He heaved a deep sigh.

Atreyu rode northward, ever northward. He allowed himself and his little horse only the most necessary stops for sleep and food. He rode by day and he rode by night, in the scorching sun and the pelting rain. He looked neither to the left nor the right and asked no more questions.

The farther northward he went, the darker it grew. An unchanging, leaden-gray twilight filled the days. At night the northern lights played across the sky.

One morning, when time seemed to be standing still in the murky light, he looked out from a hilltop and finally glimpsed the Swamps of Sadness. Clouds of mist drifted over them. Here and there he distinguished little clumps of trees. Their trunks divided at the bottom into four, five, or more crooked stilts, which made the trees look like great many-legged crabs standing in the black water. From the brown foliage hung aerial roots resembling motionless tentacles. It was next to impossible to make out where there was solid ground between the pools of water and where there was only a covering of water plants.

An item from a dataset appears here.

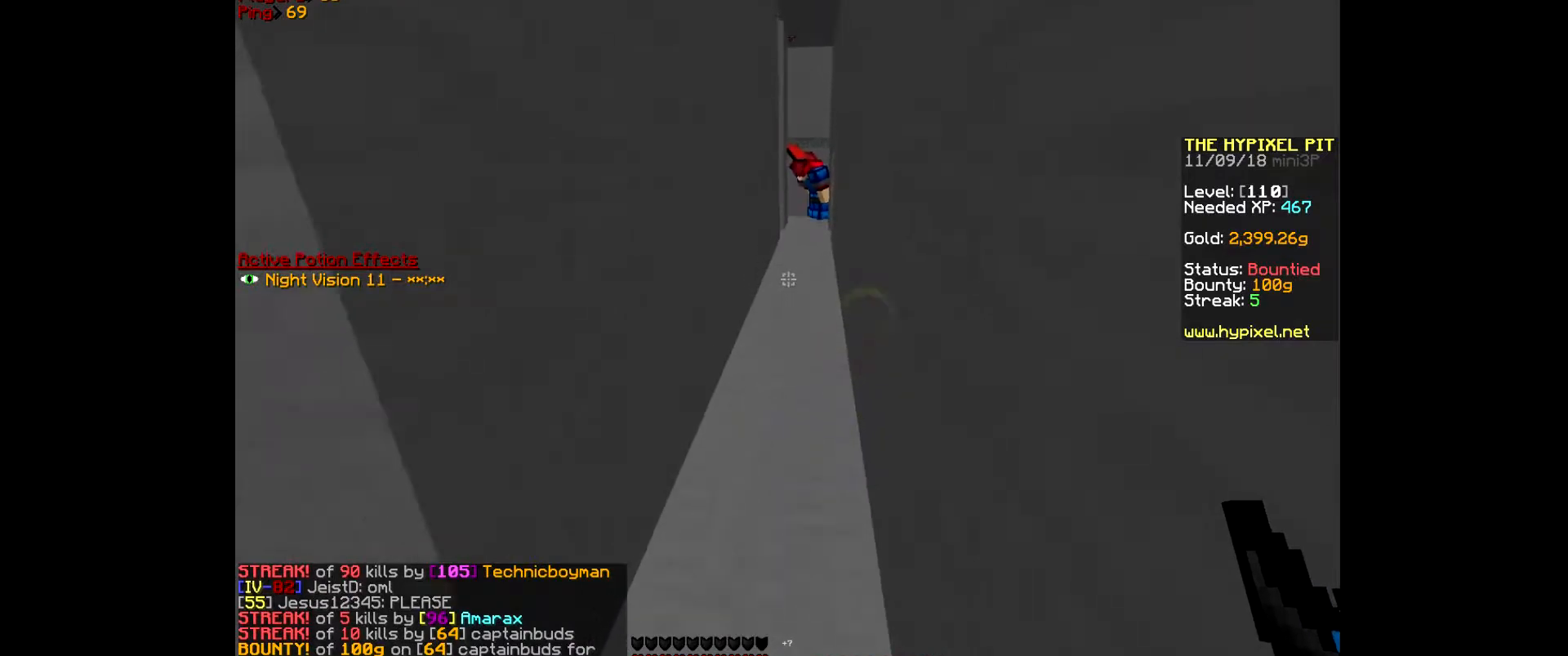
{"keys": ["w"], "mouse": [], "events": [[67, "s", "up"], [267, "w", "down"]]}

Artax whinnied with horror.

“Are we going in there, master?”

“Yes,” said Atreyu. “We must find Tortoise Shell Mountain. It’s at the center of those swamps.”

He urged Artax on and Artax obeyed. Step by step, he tested the firmness of the ground, but that made progress very slow. At length Atreyu dismounted and led Artax by the bridle. Several times the horse sank in, but managed to pull himself loose. But the farther they went into the Swamps of Sadness, the more sluggish became his movements.

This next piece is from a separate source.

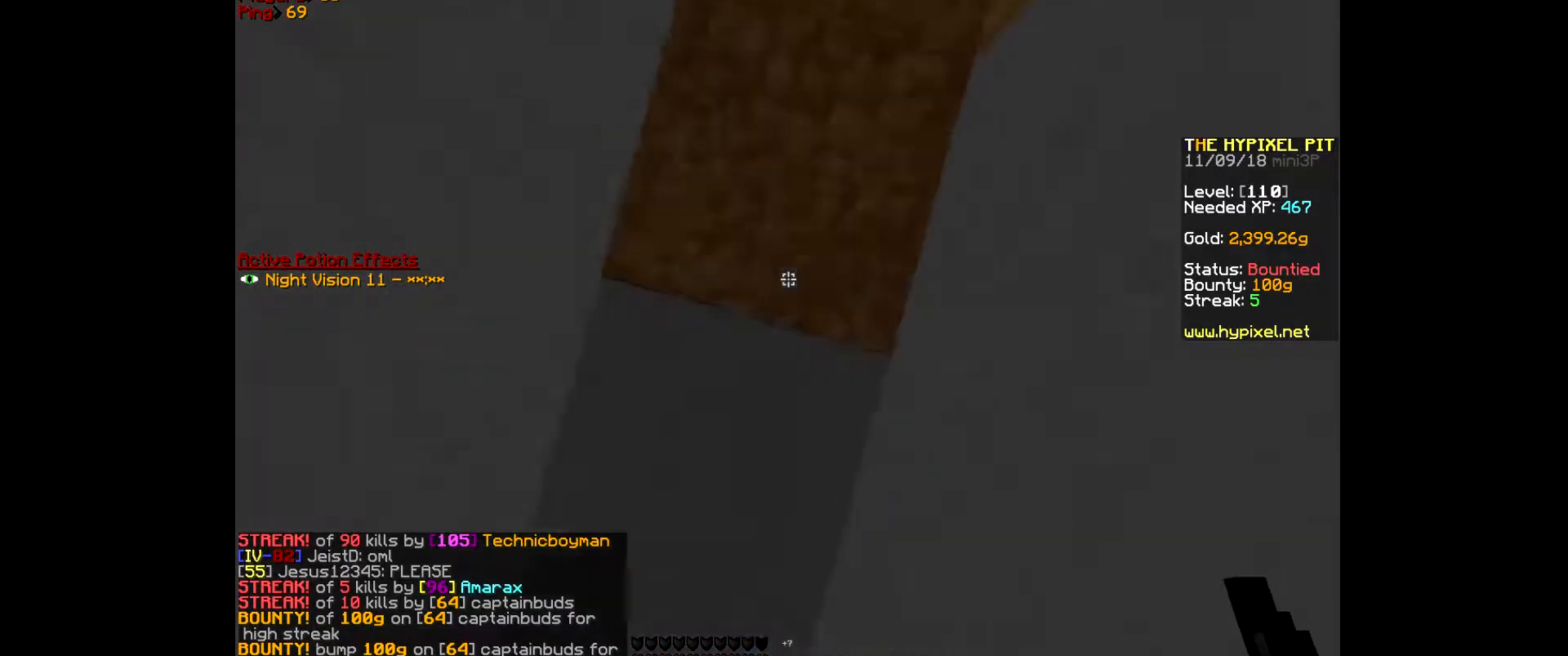
{"keys": ["s"], "mouse": [], "events": [[267, "w", "up"], [300, "s", "down"]]}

He let his head droop and barely dragged himself forward.

“Artax,” said Atreyu. “What’s the matter?”

“I don’t know, master. I think we should turn back. There’s no sense in all this. We’re chasing after something you only dreamed about. We won’t find anything. Maybe it’s too late even now. Maybe the Childlike Empress is already dead, and everything we’re doing is useless. Let us turn back, master.”

Atreyu was astonished. “Artax,” he said. “You’ve never spoken like this. What’s the matter? Are you sick?”

“Maybe I am,” said Artax. “With every step we take, the sadness grows in my heart. I’ve lost hope, master. And I feel so heavy, so heavy. I can’t go on!”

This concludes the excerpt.